What exactly are such challenges? Visnjicki listed quite a few: lack of transparency, fragmented communication, long decision-making processes, opportunism, fear-driven management, lack of long-term vision and poor use of external sources of innovation in an ecosystem.
"It is also not easy to get people out of their current comfort zone and make them realise that they will have it better in their new comfort zone, and that it will also last longer. It must also be clear that traditional hierarchical systems no longer work," she said. "A more recent challenge concerns fitting data teams effectively so that they help drive the rest of the business correctly."
Leading by example
The digitalisation expert also gave a raft of concrete tips to guide your people as a company towards this essential metamorphosis. "Support your managers in their mission to coach their teams efficiently. Cultivating trust through consistent communication is essential in this regard."
She stressed the importance of creating a context in which it becomes attractive for people to work on their competences, at their own pace. This involves valuing the experience of older workers. "Also make sure your teams become multifunctional, deployable across different departments."

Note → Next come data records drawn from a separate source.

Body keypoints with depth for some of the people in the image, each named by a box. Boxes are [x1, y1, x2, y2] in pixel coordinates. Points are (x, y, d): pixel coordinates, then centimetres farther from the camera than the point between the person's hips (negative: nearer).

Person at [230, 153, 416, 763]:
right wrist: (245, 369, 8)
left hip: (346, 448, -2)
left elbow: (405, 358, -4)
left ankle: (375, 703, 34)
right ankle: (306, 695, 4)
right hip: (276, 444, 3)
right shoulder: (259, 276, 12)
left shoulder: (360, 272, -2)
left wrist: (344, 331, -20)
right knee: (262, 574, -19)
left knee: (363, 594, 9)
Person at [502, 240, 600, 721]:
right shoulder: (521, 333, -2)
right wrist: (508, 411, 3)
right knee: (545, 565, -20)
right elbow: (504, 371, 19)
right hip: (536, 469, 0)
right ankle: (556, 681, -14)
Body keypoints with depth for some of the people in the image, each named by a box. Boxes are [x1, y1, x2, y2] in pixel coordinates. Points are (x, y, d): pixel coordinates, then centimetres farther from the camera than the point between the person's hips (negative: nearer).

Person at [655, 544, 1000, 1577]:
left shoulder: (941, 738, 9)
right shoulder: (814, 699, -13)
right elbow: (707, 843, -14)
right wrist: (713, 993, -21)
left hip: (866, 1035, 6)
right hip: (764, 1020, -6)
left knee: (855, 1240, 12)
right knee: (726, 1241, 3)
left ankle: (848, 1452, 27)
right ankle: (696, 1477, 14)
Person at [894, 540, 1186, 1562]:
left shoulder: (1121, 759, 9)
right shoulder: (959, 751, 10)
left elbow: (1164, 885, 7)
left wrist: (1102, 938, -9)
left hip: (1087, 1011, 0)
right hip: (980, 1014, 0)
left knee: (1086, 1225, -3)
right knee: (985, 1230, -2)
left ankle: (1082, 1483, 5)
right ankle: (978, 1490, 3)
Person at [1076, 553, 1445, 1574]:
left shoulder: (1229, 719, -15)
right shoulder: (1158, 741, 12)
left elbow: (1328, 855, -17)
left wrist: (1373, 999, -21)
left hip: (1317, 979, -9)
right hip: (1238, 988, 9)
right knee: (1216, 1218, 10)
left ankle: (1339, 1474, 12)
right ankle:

Leaders in companies pressed Visnjicki to lead by example at all times. "Also, keep constantly propagating the overall vision, and the concrete benefits it brings. And above all, stay patient. This is not something you can achieve overnight, and sometimes you will have to take two steps back after three steps forward. But if you have a clear idea of where you want to go, and work systematically towards it, your customers will also follow you on your path towards digitisation."
This keynote was part of Flanders Make's Symposium, the annual event where (inter)national speakers present the technology trends that will shape the future of the industry. The 2022 edition focused on the path to 'a sustainable, digital and competitive industry'.